In some of the more surreal jokes, death comes over to play cards with a mummy, a skeleton and Lio. He teaches woodland creatures self-defense; giant mice watch him in a game of Mousetrap; frogs laugh at hm when he tries to reach cookies with his tongue; and his pets have painted a mustache on him and a shirt that says “I’m with stupid” pointing to his face.
And he doesn’t always win. he gets pepper sprayed by a girl when he shows off his vampire teeth; he gets hit with a football from an inflatable guy on a lawn; he also slips on a banana peel thrown by the monkeys in the primate house.

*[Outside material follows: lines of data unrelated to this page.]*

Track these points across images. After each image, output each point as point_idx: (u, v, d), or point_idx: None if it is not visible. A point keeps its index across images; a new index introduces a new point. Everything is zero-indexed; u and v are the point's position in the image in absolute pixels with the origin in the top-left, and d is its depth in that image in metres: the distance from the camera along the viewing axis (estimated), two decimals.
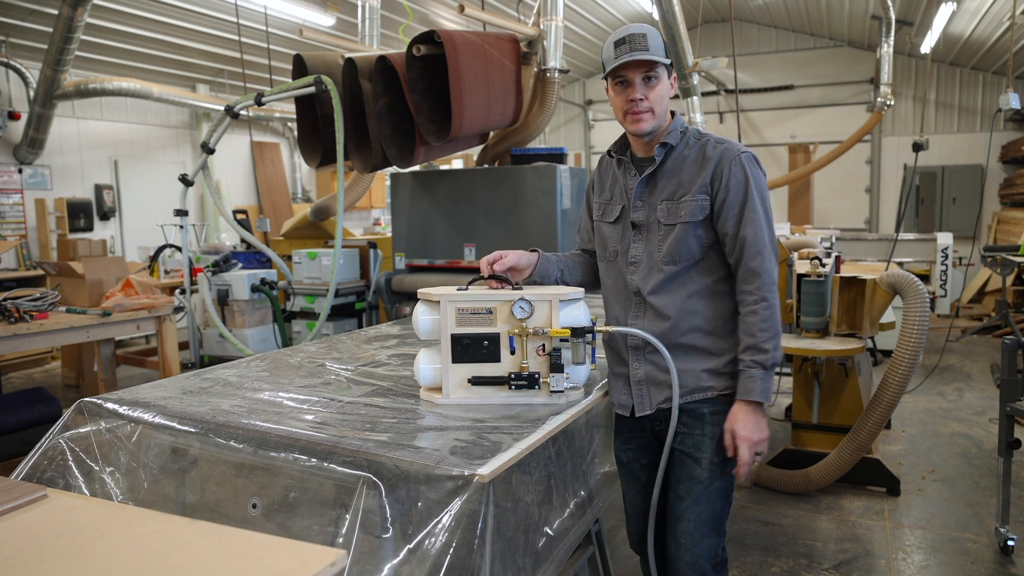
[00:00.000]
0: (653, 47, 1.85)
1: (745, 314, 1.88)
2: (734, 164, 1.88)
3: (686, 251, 1.91)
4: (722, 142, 1.93)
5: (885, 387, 3.50)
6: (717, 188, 1.88)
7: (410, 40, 4.18)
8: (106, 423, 1.87)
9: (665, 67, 1.90)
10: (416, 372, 1.99)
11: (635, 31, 1.88)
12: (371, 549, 1.44)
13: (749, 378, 1.84)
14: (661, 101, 1.89)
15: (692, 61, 7.62)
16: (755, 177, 1.88)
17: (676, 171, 1.94)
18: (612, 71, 1.87)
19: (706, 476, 1.92)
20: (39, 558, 1.07)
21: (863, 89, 11.37)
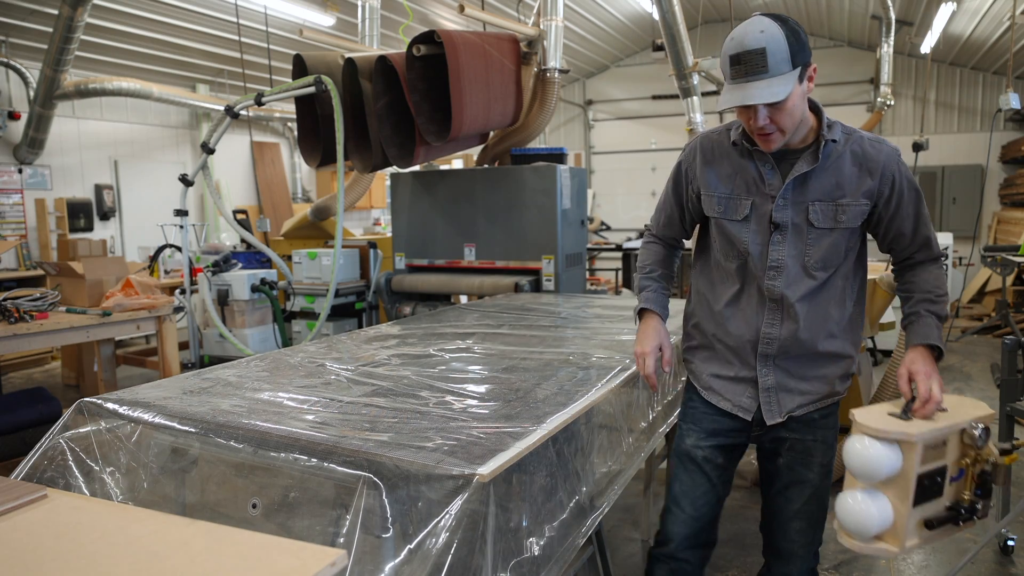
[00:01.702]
0: (775, 63, 1.59)
1: (916, 274, 1.89)
2: (901, 168, 1.81)
3: (838, 256, 1.83)
4: (878, 141, 1.83)
5: (885, 387, 3.50)
6: (888, 195, 1.80)
7: (410, 40, 4.18)
8: (106, 423, 1.87)
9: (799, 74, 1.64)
10: (850, 518, 1.70)
11: (751, 44, 1.59)
12: (371, 549, 1.44)
13: (926, 324, 1.81)
14: (793, 118, 1.69)
15: (692, 61, 7.62)
16: (911, 174, 1.86)
17: (831, 170, 1.78)
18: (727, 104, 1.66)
19: (817, 480, 1.94)
20: (39, 558, 1.07)
21: (863, 89, 11.37)
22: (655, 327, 2.01)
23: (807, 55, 1.65)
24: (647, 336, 2.01)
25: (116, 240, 9.28)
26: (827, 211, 1.79)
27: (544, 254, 4.68)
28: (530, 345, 2.72)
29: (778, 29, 1.60)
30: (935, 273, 1.88)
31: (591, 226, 10.86)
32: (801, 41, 1.63)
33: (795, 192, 1.79)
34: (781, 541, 1.99)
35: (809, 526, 1.96)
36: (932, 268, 1.89)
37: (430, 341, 2.81)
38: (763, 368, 1.91)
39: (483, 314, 3.49)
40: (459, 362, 2.45)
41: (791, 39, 1.60)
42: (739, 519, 3.56)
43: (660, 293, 2.07)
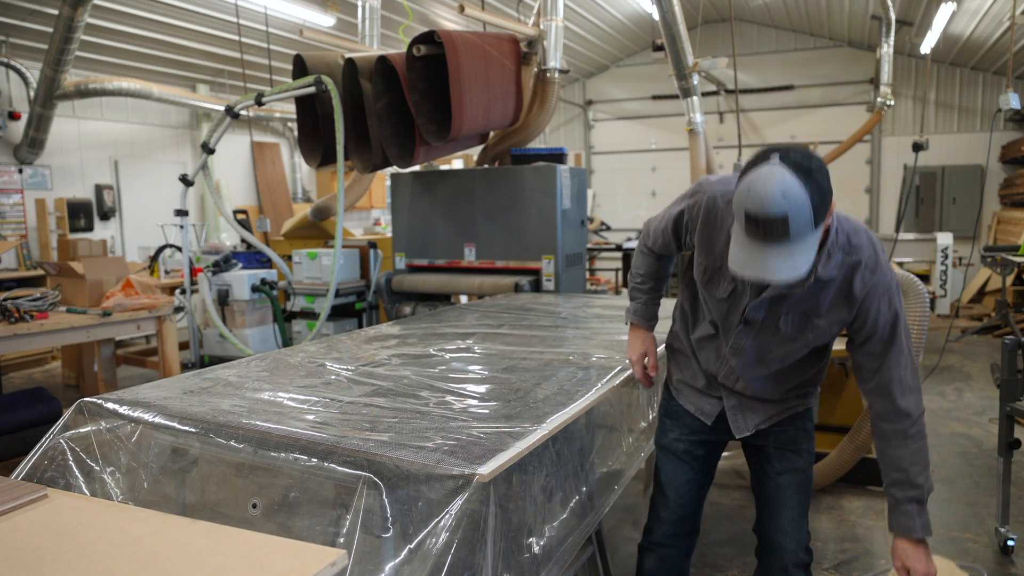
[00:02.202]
0: (797, 229, 1.43)
1: (893, 447, 1.78)
2: (883, 304, 1.71)
3: (801, 358, 1.87)
4: (873, 272, 1.70)
5: None
6: (860, 326, 1.75)
7: (410, 40, 4.18)
8: (106, 423, 1.87)
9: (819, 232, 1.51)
10: None
11: (773, 211, 1.42)
12: (372, 549, 1.44)
13: (905, 514, 1.76)
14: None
15: (692, 61, 7.62)
16: (903, 314, 1.75)
17: (814, 291, 1.73)
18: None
19: (806, 465, 2.01)
20: (39, 558, 1.07)
21: (863, 89, 11.37)
22: (641, 336, 2.17)
23: (829, 202, 1.50)
24: (634, 345, 2.18)
25: (116, 240, 9.28)
26: (798, 324, 1.78)
27: (544, 254, 4.68)
28: (530, 345, 2.72)
29: (802, 191, 1.43)
30: (912, 448, 1.75)
31: (591, 226, 10.86)
32: (824, 192, 1.47)
33: (773, 302, 1.78)
34: (774, 532, 2.03)
35: (799, 515, 2.01)
36: (909, 444, 1.76)
37: (430, 341, 2.81)
38: (726, 392, 2.02)
39: (483, 314, 3.49)
40: (459, 362, 2.45)
41: (815, 198, 1.45)
42: (739, 519, 3.57)
43: (649, 305, 2.17)
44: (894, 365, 1.74)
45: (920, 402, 1.78)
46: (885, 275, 1.71)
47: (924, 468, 1.76)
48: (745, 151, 11.20)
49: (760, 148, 1.56)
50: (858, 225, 1.78)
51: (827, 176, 1.50)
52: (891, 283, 1.73)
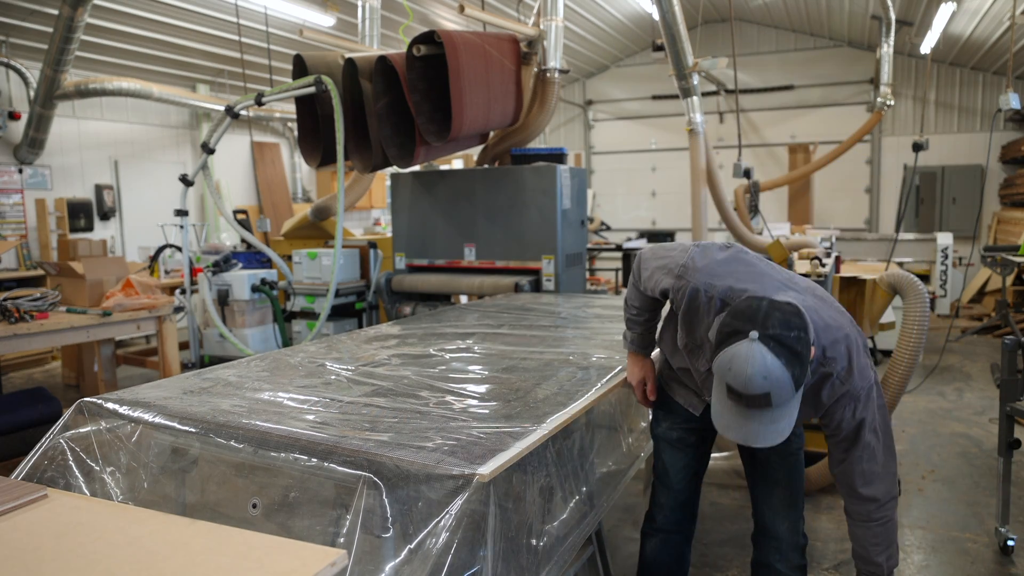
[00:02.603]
0: (779, 401, 1.51)
1: (856, 526, 1.84)
2: (847, 411, 1.75)
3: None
4: (843, 382, 1.72)
5: (885, 387, 3.50)
6: (825, 423, 1.82)
7: (410, 40, 4.18)
8: (106, 423, 1.87)
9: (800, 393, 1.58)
10: None
11: (754, 391, 1.49)
12: (372, 549, 1.44)
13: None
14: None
15: (692, 61, 7.61)
16: (870, 419, 1.76)
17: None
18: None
19: (795, 447, 2.04)
20: (39, 558, 1.07)
21: (863, 89, 11.37)
22: (640, 363, 2.20)
23: (807, 364, 1.55)
24: (632, 371, 2.20)
25: (116, 240, 9.28)
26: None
27: (544, 254, 4.68)
28: (530, 345, 2.72)
29: (783, 370, 1.48)
30: (875, 531, 1.81)
31: (591, 226, 10.86)
32: (804, 360, 1.52)
33: None
34: (767, 513, 2.06)
35: (792, 493, 2.03)
36: (872, 527, 1.81)
37: (430, 341, 2.81)
38: None
39: (483, 314, 3.49)
40: (459, 362, 2.45)
41: (796, 371, 1.51)
42: (739, 519, 3.56)
43: (646, 336, 2.19)
44: (857, 460, 1.79)
45: (890, 488, 1.80)
46: (855, 384, 1.73)
47: (885, 548, 1.80)
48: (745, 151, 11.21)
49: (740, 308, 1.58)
50: (838, 335, 1.74)
51: (807, 340, 1.54)
52: (860, 391, 1.74)
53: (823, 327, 1.72)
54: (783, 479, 2.04)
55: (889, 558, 1.82)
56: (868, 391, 1.76)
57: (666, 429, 2.20)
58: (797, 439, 2.06)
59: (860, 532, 1.83)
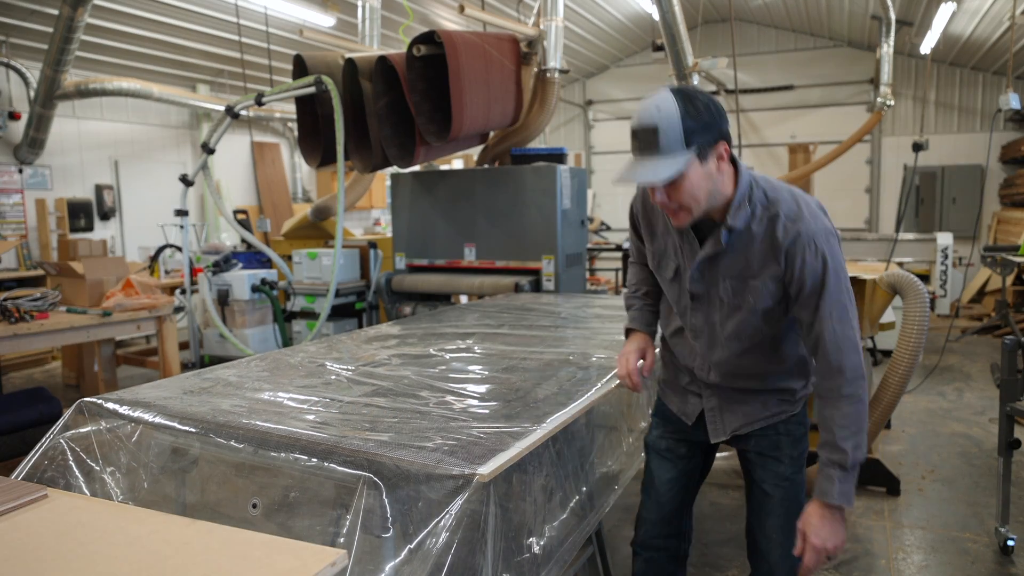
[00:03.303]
0: (667, 143, 1.55)
1: (824, 407, 1.73)
2: (808, 251, 1.66)
3: (753, 330, 1.80)
4: (794, 219, 1.68)
5: (885, 387, 3.50)
6: (790, 278, 1.70)
7: (410, 40, 4.18)
8: (106, 423, 1.87)
9: (697, 154, 1.58)
10: None
11: (645, 121, 1.56)
12: (372, 549, 1.44)
13: (826, 478, 1.70)
14: (693, 195, 1.63)
15: (692, 61, 7.62)
16: (834, 262, 1.68)
17: (744, 250, 1.73)
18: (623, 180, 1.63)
19: (790, 471, 1.93)
20: (39, 558, 1.07)
21: (863, 89, 11.37)
22: (637, 339, 2.07)
23: (712, 134, 1.59)
24: (628, 345, 2.07)
25: (116, 240, 9.28)
26: (737, 289, 1.76)
27: (544, 254, 4.68)
28: (530, 345, 2.72)
29: (675, 107, 1.55)
30: (843, 411, 1.69)
31: (591, 226, 10.86)
32: (704, 121, 1.57)
33: (707, 268, 1.79)
34: (760, 539, 1.99)
35: (786, 523, 1.90)
36: (840, 404, 1.70)
37: (430, 341, 2.81)
38: (707, 391, 1.97)
39: (483, 314, 3.49)
40: (459, 362, 2.45)
41: (689, 119, 1.55)
42: (739, 519, 3.56)
43: (644, 311, 2.10)
44: (826, 316, 1.68)
45: (859, 364, 1.69)
46: (809, 224, 1.67)
47: (854, 434, 1.68)
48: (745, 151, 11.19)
49: None
50: (780, 185, 1.76)
51: (714, 110, 1.60)
52: (817, 232, 1.67)
53: (764, 178, 1.76)
54: (776, 508, 1.94)
55: (856, 447, 1.68)
56: (827, 235, 1.68)
57: (656, 438, 2.12)
58: (794, 464, 1.95)
59: (828, 413, 1.71)
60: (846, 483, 1.68)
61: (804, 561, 1.71)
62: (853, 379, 1.68)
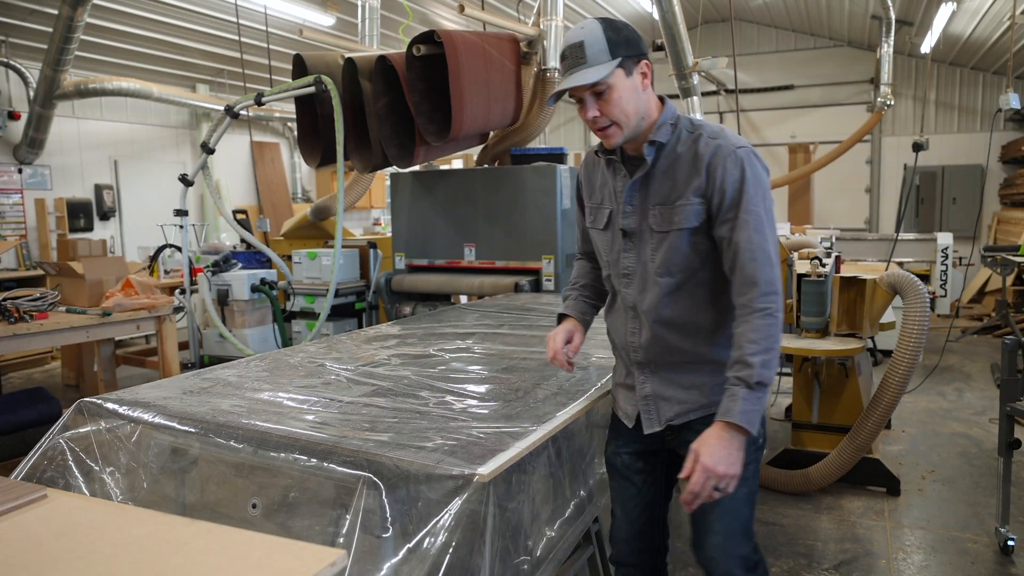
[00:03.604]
0: (593, 54, 1.65)
1: (737, 324, 1.67)
2: (729, 161, 1.67)
3: (682, 260, 1.74)
4: (716, 136, 1.71)
5: (885, 387, 3.50)
6: (712, 190, 1.69)
7: (410, 40, 4.18)
8: (106, 423, 1.87)
9: (622, 66, 1.66)
10: None
11: (572, 39, 1.69)
12: (371, 549, 1.44)
13: (730, 396, 1.60)
14: (623, 108, 1.68)
15: (692, 61, 7.62)
16: (753, 174, 1.68)
17: (670, 171, 1.74)
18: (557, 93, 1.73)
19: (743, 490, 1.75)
20: (39, 558, 1.07)
21: (863, 89, 11.37)
22: (566, 323, 2.02)
23: (634, 50, 1.69)
24: (558, 329, 2.00)
25: (116, 240, 9.28)
26: (665, 214, 1.75)
27: (544, 254, 4.68)
28: (530, 345, 2.72)
29: (597, 26, 1.68)
30: (754, 324, 1.63)
31: None
32: (624, 36, 1.68)
33: (638, 198, 1.79)
34: (703, 558, 1.85)
35: (726, 540, 1.79)
36: (751, 319, 1.64)
37: (430, 341, 2.81)
38: (640, 375, 1.87)
39: (483, 314, 3.49)
40: (459, 362, 2.45)
41: (610, 34, 1.67)
42: None
43: (580, 300, 2.07)
44: (742, 225, 1.66)
45: (773, 278, 1.65)
46: (730, 140, 1.70)
47: (762, 351, 1.59)
48: None
49: None
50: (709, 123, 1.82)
51: (635, 34, 1.72)
52: (738, 148, 1.69)
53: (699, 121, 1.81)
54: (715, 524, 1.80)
55: (764, 365, 1.59)
56: (748, 151, 1.70)
57: (612, 453, 1.99)
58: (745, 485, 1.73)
59: (740, 329, 1.64)
60: (750, 402, 1.59)
61: (690, 483, 1.58)
62: (766, 292, 1.64)
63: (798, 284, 3.89)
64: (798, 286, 3.89)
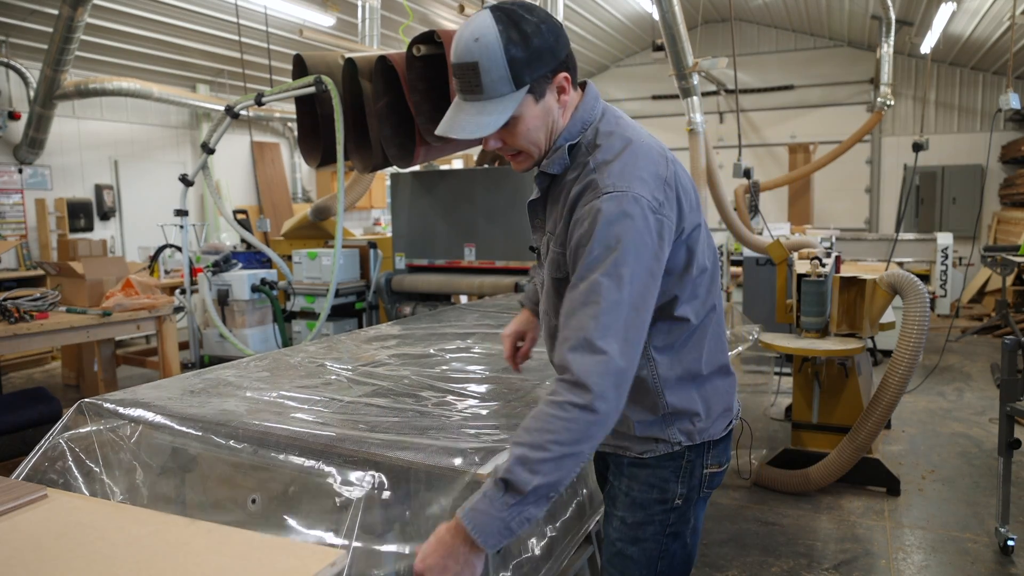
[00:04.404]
0: (490, 83, 1.26)
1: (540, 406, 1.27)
2: (587, 207, 1.29)
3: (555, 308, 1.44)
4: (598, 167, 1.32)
5: (885, 387, 3.50)
6: (570, 235, 1.34)
7: (410, 40, 4.18)
8: (106, 423, 1.87)
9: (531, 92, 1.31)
10: None
11: (462, 55, 1.28)
12: (371, 548, 1.44)
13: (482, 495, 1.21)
14: (531, 139, 1.36)
15: (692, 61, 7.61)
16: (606, 230, 1.26)
17: (555, 201, 1.43)
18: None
19: (616, 537, 1.54)
20: (39, 558, 1.07)
21: (863, 89, 11.37)
22: (519, 319, 1.83)
23: (547, 64, 1.30)
24: (512, 323, 1.84)
25: (116, 240, 9.28)
26: (546, 251, 1.47)
27: None
28: None
29: (497, 38, 1.25)
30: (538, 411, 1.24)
31: None
32: (534, 49, 1.27)
33: (536, 221, 1.52)
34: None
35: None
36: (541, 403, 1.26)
37: (430, 341, 2.81)
38: None
39: (483, 314, 3.49)
40: (459, 362, 2.45)
41: (517, 51, 1.25)
42: (738, 519, 3.57)
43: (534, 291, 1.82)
44: (570, 293, 1.29)
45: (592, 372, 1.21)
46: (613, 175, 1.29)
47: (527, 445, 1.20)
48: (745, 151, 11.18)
49: None
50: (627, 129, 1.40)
51: (547, 34, 1.29)
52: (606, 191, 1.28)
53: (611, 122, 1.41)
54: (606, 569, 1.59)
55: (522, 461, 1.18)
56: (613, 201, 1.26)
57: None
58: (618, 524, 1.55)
59: (531, 423, 1.24)
60: (487, 503, 1.19)
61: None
62: (572, 383, 1.22)
63: (798, 284, 3.89)
64: (798, 286, 3.89)
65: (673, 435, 1.47)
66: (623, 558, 1.54)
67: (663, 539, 1.53)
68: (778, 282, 4.27)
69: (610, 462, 1.58)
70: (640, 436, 1.48)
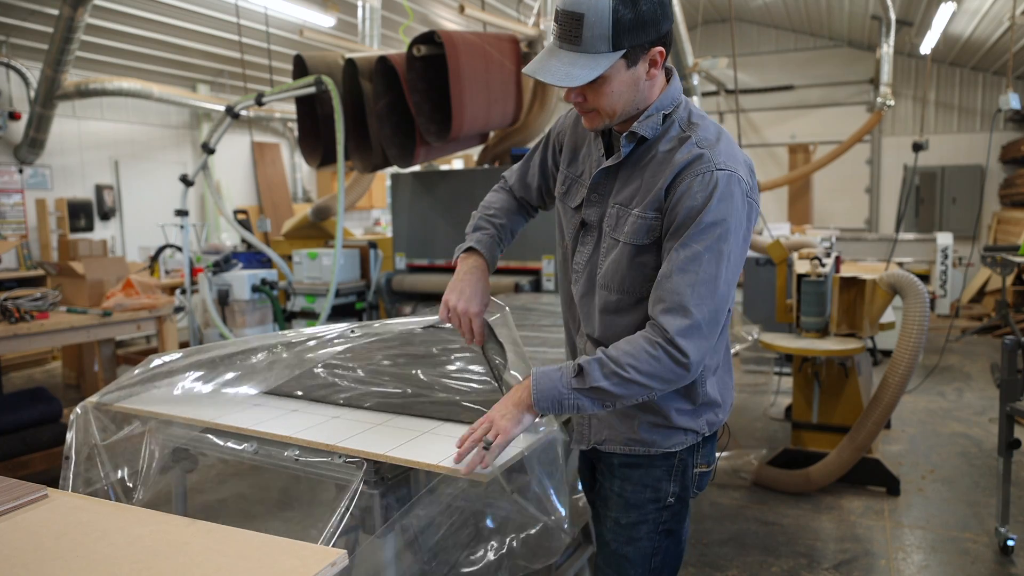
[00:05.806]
0: (590, 38, 1.28)
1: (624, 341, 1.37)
2: (698, 180, 1.34)
3: (626, 278, 1.45)
4: (704, 145, 1.38)
5: (885, 387, 3.50)
6: (668, 205, 1.37)
7: (410, 40, 4.18)
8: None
9: (625, 57, 1.32)
10: None
11: (570, 6, 1.29)
12: (372, 548, 1.44)
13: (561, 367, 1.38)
14: (612, 103, 1.38)
15: (692, 61, 7.61)
16: (721, 206, 1.33)
17: (641, 170, 1.44)
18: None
19: (610, 538, 1.58)
20: (39, 558, 1.07)
21: (863, 89, 11.37)
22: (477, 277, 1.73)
23: (648, 35, 1.32)
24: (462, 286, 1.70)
25: (117, 240, 9.28)
26: (621, 217, 1.45)
27: (544, 254, 4.68)
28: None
29: (604, 5, 1.27)
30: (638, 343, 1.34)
31: None
32: (639, 15, 1.29)
33: (603, 188, 1.51)
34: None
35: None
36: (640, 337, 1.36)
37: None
38: None
39: None
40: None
41: (623, 14, 1.27)
42: (739, 519, 3.57)
43: (495, 239, 1.80)
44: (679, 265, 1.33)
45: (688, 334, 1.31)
46: (720, 156, 1.36)
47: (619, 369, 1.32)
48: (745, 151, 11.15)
49: None
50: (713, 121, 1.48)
51: (656, 5, 1.31)
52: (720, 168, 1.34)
53: (697, 110, 1.48)
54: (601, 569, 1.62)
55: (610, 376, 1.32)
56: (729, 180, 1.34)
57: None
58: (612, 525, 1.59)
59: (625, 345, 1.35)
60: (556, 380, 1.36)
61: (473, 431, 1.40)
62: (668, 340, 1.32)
63: (798, 284, 3.89)
64: (798, 286, 3.89)
65: (701, 426, 1.54)
66: (619, 558, 1.57)
67: (657, 536, 1.56)
68: (778, 282, 4.27)
69: (600, 463, 1.62)
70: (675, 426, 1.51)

He starts messing with other comic about 50 pages in to this book. Its hilarious. The first one has him selling a periscope that goes up through the other strips on the page (it breaks up the word search, crashes through the Boondocks’ parody Brothers Watching Television (with them saying “Yo, something busted our TV, ya heard?” In another one, he walks in on the sound stage for Mary Worth and is embarrassed by their dialogue. He tries to capture Garfield; he traps a kids from The Family Circus and frightens Mark Trail with mice. Lio also walks past a tree that spits out a kite and then Charlie Brown’s shirt
I loved the giant snakes in a garbage can joke and the terrible pun of the Cow Poke action figure which shows Lio holding his eye.
I assume the Boondocks stopped this year because in a Sunday strip he has the Boondocks moving and Lio bringing his stuff in. One of the Boondocks’ kids says, “There goes the hood.”
As the book draws to a close, we first meet the girl with whom he falls in love. She pops his balloon and then burns his heart (the one floating above his head).
I haven’t laughed so hard at a newspaper strip in a long time, and I look forward to reading the rest of the collections.